We must rethink our whole constitutional settlement. 

When the then-Labour leader John Smith set up a report on social justice for what would be the incoming government in 1997, he said we must stop wasting our most precious resource – "the extraordinary skills and talents of ordinary people".

It is one of our party’s greatest tragedies that he never had the chance to see that vision put into practice. 

At the time, it was clear that while our values of equality, solidarity and tolerance endured, the solutions we needed were not the same as those when Labour was last in power in the 1970s, and neither were they to be found in the policies of opposition from the 1980s. 

The Commission on Social Justice described a UK transformed by three revolutions:

  • an economic revolution brought about by increasing globalisation, innovation and a changing labour market
  • a social revolution that had seen the role of women in society transformed, the traditional family model change, inequality ingrained and relationships between people in our communities strained
  • a political revolution that challenged the centralisation of power, demanded more individual control and accepted a different role for government in society.

Two decades on, these three revolutions could equally be applied to the UK, and Scotland, today. 

Our economy, society and our politics have been transformed even further, but there is absolutely no consensus – no agreement – about the direction our country should take. 

What that has led to, in my view, is a society more dangerously divided than at any point in our recent history. 

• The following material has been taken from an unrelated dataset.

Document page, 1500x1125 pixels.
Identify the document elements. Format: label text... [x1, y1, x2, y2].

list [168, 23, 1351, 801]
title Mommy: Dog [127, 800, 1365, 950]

The public reject the status quo but there is no settled will about the direction we should take. 

And instead of grappling with the complex messages that people are sending us, and trying to find the solutions in the shades of grey, politicians of all parties are attached to solutions that are black or white, dividing us further. 

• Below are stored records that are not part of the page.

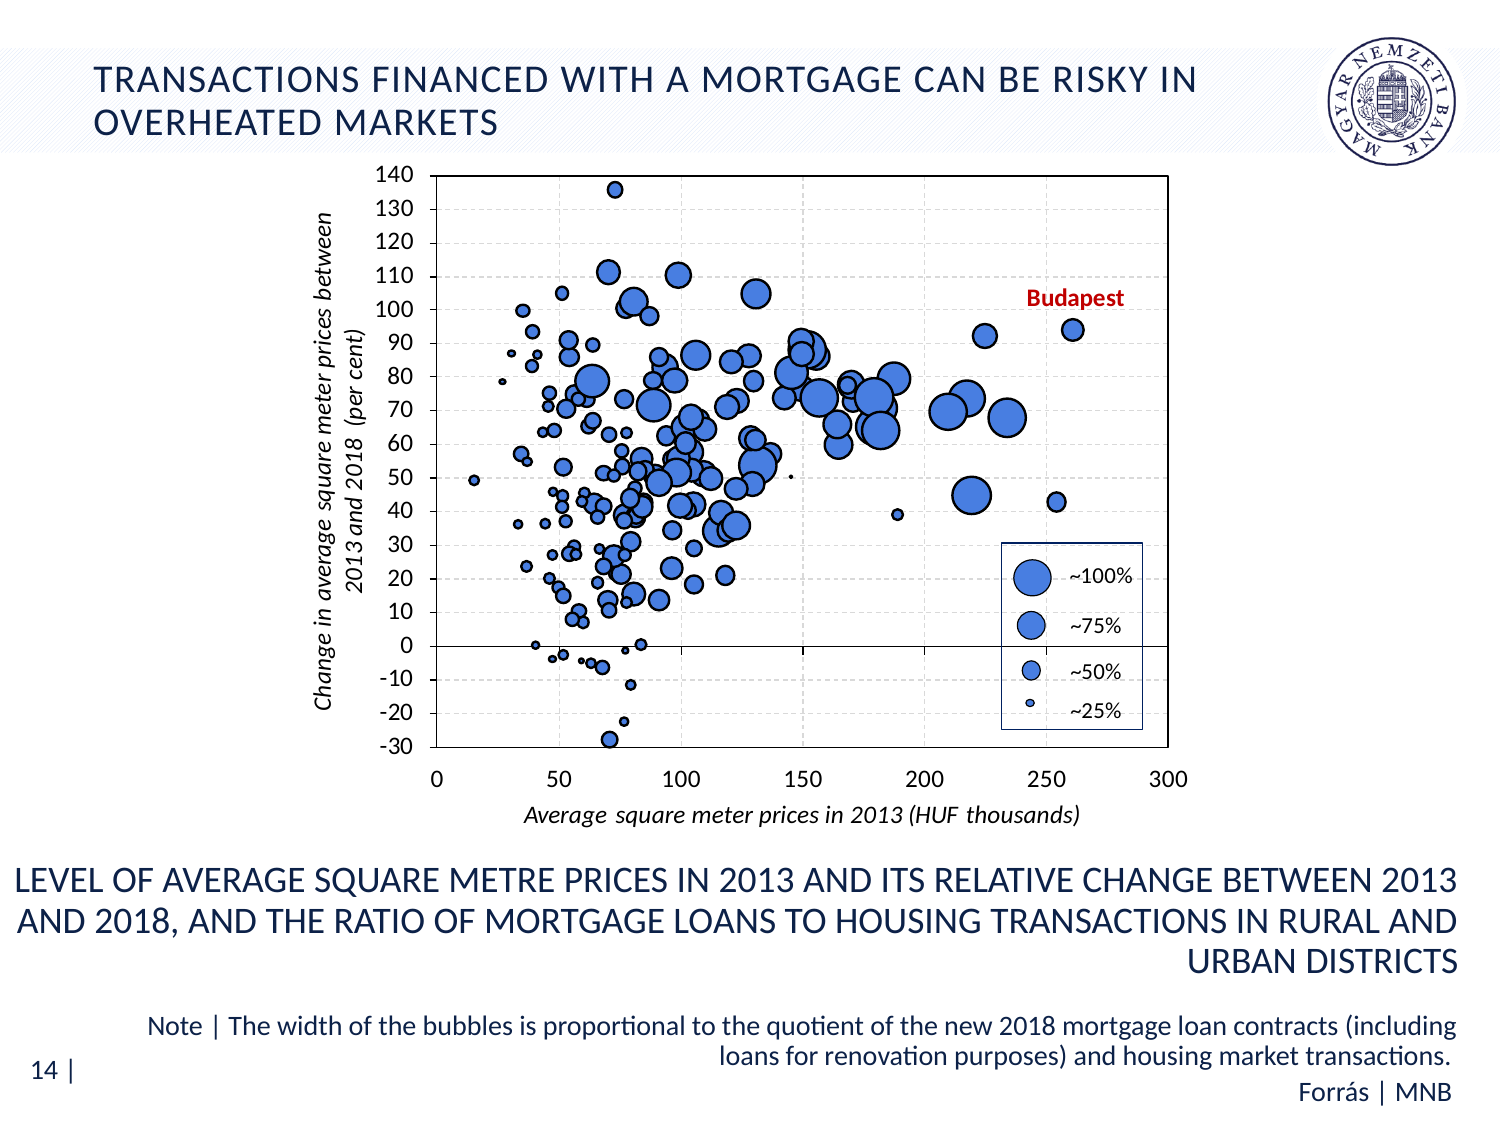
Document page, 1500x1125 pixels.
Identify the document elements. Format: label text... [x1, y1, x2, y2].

text_box Level of average square metre prices in 2013 and its relative change between 2013 and 2018, and the ratio of mortgage loans to housing transactions in rural and urban districts [0, 852, 1474, 989]
title Transactions financed with a mortgage can be risky in overheated markets [78, 50, 1327, 152]
picture [295, 151, 1205, 833]
picture [1327, 36, 1457, 166]
list Forrás | MNB [882, 1072, 1474, 1123]
text_box Note | The width of the bubbles is proportional to the quotient of the new 2018 mortgage loan contracts (including loans for renovation purposes) and housing market transactions. [78, 1011, 1474, 1072]
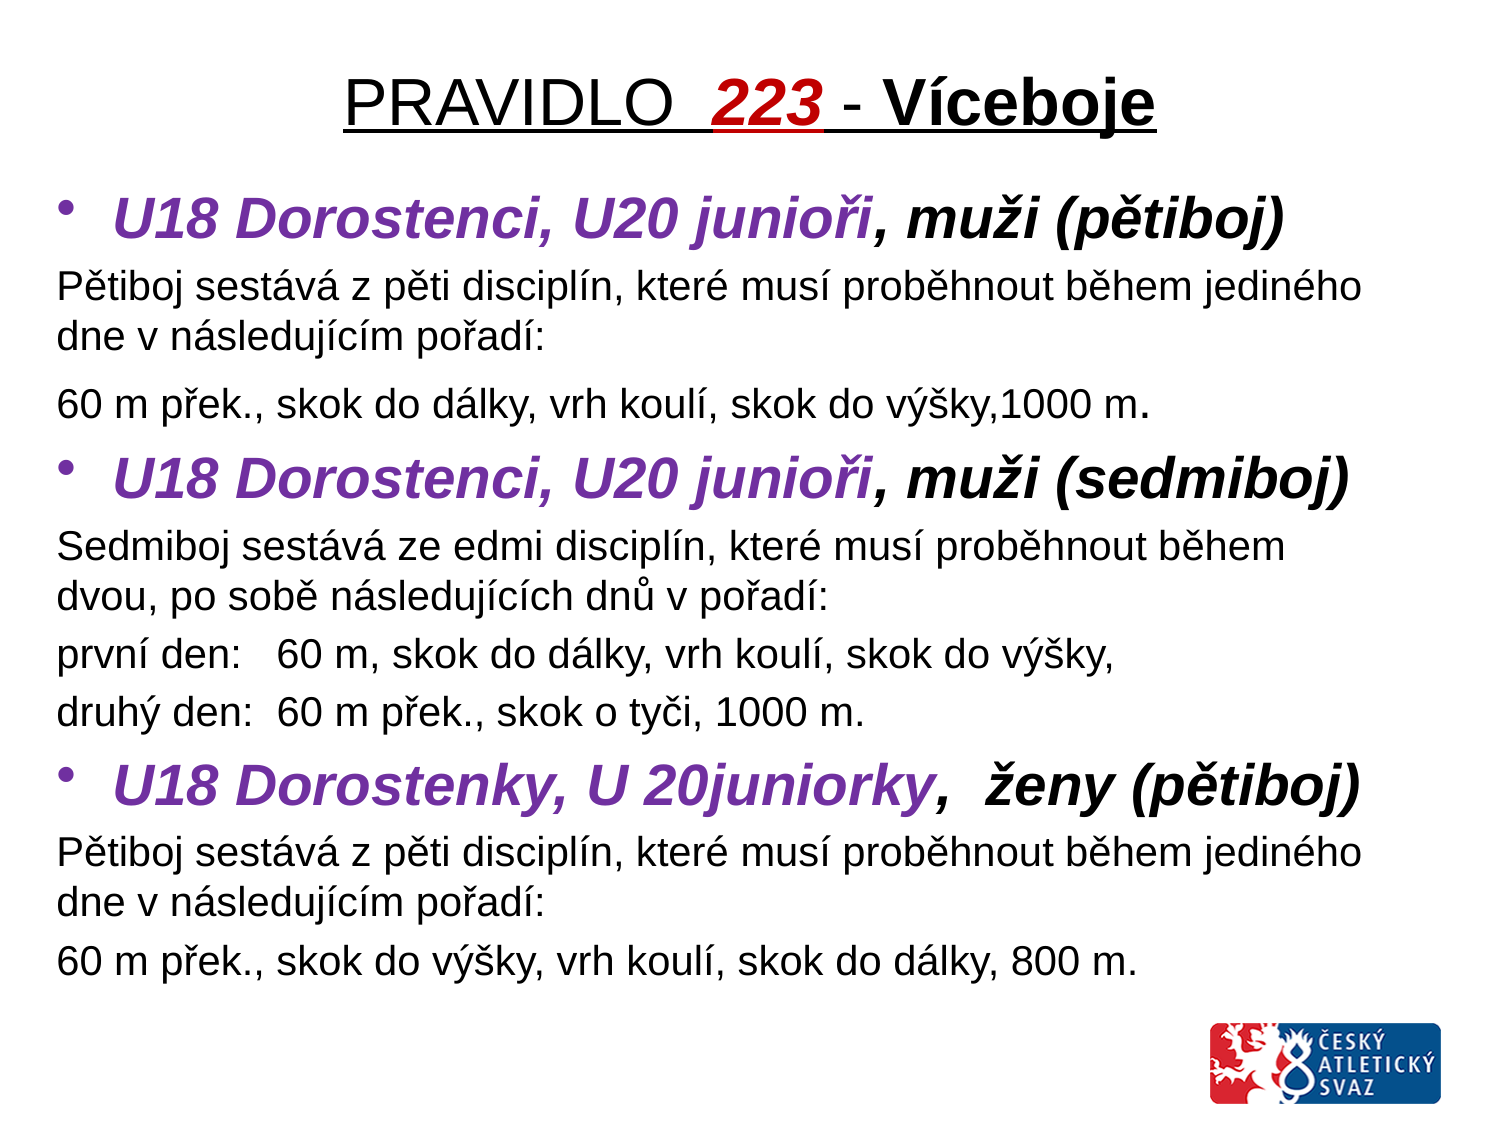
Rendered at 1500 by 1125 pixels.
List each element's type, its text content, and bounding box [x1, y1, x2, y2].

Anyone in Labour, or any party, who claims that we can sit on the margins and wait for politics to “settle down” will rightly be consigned to history. 

The future shape of the UK, how we govern ourselves and how our economy and society should develop, is now the single biggest political question we face. 

Politics driven by nationalism and identity, which were for so long mostly confined to Scotland, have now taken their place firmly in the mainstream of all UK politics. 

Continuing to pull our country in these directions risks breaking the United Kingdom once and for all. 

I believe we need to reaffirm our belief in the UK for the 21st century. 

Over time, political power has become concentrated in too few hands. Power and wealth hoarded in one corner of our United Kingdom has not worked for the vast majority of people. 

That is why the time has come for the rest of the UK to follow where Scotland led in the 1980s and 1990s and establish a People’s Constitutional Convention to re-establish the UK for a new age. 

The convention should bring together groups to deliberate on the future of our country and propose a way forward that strengthens the UK and establishes a new political settlement for the whole of our country. 

After more than 300 years, it is time for a new Act of Union to safeguard our family of nations for generations to come.

This would mean a radical reshaping of our country along federal lines where every component part of the United Kingdom – Scotland, Wales, Northern Ireland and the English regions – take more responsibility for what happens in their own communities, but where we still maintain the protection of being part of a greater whole as the UK. 

The United Kingdom provides the redistribution of wealth that defines our entire Labour movement, and it provides the protection for public finance in Scotland that comes from being part of something larger, something good, and something worth fighting for. 

Kezia Dugdale is the leader of the Scottish Labour party.